One year after Donald Trump’s election victory - politics as usual?

Posted on: 20 November 2017 by Dr Theresa Squatrito in 2017 posts

Donald Trump on TV

It's one year since Donald Trump was elected as President to the US. Has the Trump presidency been politics as usual, or are we witnessing a fundamentally new politics under Trump?

For many of us, the first inclination is to identify the ways in which Trump is an original experience for the US and the world. He is a president of superlatives. Remember how he has “the best words.” While Trump describes himself with superlatives, evidence suggests that they also characterize his presidency. Trump is by most accounts the least articulate president in memory. Some of Trump’s high-level appointments have been the shortest in history.

His gaffes are endless. His overall approval ratings are the lowest (38%) for a president at this point in their presidency. He has failed to have any signature legislative victories.

Do the superlatives reflect the transformation of presidential politics? Probably not. In fact, there is a lot of normal under the Trump presidency.

Trump has carved away at Obama’s legacy through the use of executive orders. Trump has rescinded and suspended Obama’s Clean Power Plan, which was a signature effort to reduce carbon emissions. He also reversed Obama’s halt to the Keystone XL and Dakota Access Pipelines. Trump has ended the Obama’s Deferred Action for Childhood Arrivals program, which protected undocumented immigrants who came to the US as children from deportation.

Trump has reinstituted the so-called “global gag rule” which prevents American foreign aid going to entities that provide or advise on abortion. He has begun to reduce subsidies that increased access to health care under the Obama administration. These are only some of the many executive actions Trump has taken to reverse the policies of President Obama. But, this is nothing new. American presidents typically use executive actions to undo their predecessor’s work.    

Trump is highly divisive. His positions on most things rally proponents and opponents alike. His comments on NFL players kneeling during the national anthem and confederate statues, for example, show he is “a divider and not a uniter.” While his positions on these issues have been shocking to many, and he simply could have avoided the incitation of huge national debates on these issues, presidents in recent memory have all been divisive.
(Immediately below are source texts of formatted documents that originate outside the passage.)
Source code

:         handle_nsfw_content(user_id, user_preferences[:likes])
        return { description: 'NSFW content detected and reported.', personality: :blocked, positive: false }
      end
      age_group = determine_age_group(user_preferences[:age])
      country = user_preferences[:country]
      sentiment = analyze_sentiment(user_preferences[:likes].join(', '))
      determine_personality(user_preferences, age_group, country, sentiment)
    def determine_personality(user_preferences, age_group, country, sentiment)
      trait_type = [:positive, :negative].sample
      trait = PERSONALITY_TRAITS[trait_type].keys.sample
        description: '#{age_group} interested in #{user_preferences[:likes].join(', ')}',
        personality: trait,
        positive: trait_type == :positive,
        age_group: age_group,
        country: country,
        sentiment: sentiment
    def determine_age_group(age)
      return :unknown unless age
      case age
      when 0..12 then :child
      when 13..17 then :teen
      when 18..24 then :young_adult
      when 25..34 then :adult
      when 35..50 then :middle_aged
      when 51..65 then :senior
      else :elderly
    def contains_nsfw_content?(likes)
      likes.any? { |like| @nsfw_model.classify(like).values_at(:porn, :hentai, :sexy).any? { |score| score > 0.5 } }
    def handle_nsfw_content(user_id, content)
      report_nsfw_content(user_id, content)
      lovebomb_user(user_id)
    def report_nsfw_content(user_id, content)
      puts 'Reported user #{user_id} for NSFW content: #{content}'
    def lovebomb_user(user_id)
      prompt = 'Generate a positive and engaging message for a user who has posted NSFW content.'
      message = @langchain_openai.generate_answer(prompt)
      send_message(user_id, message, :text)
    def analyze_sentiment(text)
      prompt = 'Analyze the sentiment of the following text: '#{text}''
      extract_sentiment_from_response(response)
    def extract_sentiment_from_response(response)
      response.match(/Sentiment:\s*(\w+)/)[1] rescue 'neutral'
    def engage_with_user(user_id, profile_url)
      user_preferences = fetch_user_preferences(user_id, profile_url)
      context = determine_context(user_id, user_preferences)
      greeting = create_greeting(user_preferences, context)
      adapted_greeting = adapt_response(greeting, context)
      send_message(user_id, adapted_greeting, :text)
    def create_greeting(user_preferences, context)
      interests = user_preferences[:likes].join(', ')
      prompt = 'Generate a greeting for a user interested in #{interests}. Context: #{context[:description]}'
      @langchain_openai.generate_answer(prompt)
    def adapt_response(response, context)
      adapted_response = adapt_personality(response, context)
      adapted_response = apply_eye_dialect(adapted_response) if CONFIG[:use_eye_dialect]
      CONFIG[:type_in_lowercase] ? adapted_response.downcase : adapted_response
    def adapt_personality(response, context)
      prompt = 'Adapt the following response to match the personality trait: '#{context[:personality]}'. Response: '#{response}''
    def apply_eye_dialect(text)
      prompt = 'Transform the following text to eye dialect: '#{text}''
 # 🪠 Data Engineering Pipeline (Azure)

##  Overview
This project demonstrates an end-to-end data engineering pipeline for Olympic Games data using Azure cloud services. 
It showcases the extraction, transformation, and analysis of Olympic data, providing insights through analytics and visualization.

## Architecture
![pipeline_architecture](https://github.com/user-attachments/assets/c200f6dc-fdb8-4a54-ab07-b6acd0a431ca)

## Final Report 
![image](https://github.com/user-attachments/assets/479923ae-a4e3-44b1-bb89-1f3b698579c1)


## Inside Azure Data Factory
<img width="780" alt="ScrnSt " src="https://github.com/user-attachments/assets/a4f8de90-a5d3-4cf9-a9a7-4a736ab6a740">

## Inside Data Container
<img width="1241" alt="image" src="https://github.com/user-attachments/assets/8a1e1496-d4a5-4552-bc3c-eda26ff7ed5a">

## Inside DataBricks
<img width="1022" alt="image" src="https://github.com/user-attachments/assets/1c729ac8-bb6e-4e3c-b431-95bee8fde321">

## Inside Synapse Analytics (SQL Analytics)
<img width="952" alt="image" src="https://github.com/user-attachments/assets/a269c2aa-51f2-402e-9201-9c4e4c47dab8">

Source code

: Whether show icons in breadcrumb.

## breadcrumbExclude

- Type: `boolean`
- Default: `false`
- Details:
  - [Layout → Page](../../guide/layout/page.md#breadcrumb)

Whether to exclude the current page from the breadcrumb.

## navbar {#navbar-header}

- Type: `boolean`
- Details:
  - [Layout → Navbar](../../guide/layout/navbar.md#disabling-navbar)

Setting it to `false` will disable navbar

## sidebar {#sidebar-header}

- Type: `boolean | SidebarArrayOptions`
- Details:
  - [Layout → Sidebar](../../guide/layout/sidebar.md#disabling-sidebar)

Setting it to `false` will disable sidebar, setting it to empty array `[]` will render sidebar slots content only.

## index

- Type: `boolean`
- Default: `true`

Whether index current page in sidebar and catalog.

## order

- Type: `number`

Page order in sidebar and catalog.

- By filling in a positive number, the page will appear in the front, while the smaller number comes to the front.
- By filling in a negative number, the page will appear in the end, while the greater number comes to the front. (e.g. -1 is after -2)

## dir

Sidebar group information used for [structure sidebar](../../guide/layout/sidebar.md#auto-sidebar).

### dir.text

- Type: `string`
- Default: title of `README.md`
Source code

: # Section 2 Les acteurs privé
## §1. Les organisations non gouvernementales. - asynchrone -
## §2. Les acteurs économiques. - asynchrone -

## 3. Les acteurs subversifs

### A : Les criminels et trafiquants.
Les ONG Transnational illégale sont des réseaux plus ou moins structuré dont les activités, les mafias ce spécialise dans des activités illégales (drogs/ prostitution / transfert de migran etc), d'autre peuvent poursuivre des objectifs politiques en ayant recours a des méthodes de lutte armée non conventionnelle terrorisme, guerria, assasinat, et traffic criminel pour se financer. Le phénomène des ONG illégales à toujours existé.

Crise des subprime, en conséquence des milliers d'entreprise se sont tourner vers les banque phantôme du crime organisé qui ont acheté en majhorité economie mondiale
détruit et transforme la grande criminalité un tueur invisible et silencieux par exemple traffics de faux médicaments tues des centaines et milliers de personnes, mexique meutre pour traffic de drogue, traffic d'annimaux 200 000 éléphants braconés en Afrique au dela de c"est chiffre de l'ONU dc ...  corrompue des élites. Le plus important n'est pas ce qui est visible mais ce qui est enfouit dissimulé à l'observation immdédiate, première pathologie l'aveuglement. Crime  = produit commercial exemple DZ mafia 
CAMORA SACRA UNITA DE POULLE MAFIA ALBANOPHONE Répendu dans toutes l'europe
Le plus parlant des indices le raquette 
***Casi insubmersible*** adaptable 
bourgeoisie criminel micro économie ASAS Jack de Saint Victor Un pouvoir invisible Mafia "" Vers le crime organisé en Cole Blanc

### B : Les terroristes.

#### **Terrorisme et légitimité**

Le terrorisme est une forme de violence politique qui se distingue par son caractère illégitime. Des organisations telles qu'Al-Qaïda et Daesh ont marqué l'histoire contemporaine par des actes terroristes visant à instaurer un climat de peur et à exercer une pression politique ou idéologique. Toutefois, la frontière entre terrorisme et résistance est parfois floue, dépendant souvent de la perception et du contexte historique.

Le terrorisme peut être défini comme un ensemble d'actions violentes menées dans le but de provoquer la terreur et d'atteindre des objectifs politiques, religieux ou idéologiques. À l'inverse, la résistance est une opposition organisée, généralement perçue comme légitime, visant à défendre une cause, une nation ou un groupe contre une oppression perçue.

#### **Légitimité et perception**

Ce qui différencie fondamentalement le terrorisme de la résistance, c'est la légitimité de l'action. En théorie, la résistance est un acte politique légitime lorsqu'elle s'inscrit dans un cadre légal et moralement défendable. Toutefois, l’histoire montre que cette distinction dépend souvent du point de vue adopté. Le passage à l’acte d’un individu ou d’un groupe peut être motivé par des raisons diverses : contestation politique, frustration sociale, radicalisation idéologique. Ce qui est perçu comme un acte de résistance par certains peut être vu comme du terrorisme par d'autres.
Obama was an amazing president to some, but on the other side of the alley, he was responsible for a decline of the American nation. GW Bush and Clinton were no better in this regard. In fact, Obama, Bush and Clinton all gave rise to a cohort of opponents who wanted nothing more than to see presidential failures and opposed most of what these presidents stood for. Presidents are divisive. In rare and extraordinary moments, some have been able to bring the nation together to rise about politics. Only time will tell if Trump has what it takes to unite the nation and show stellar leadership. But for now, he seems to lack such potential, while his presidency is merely politics as usual.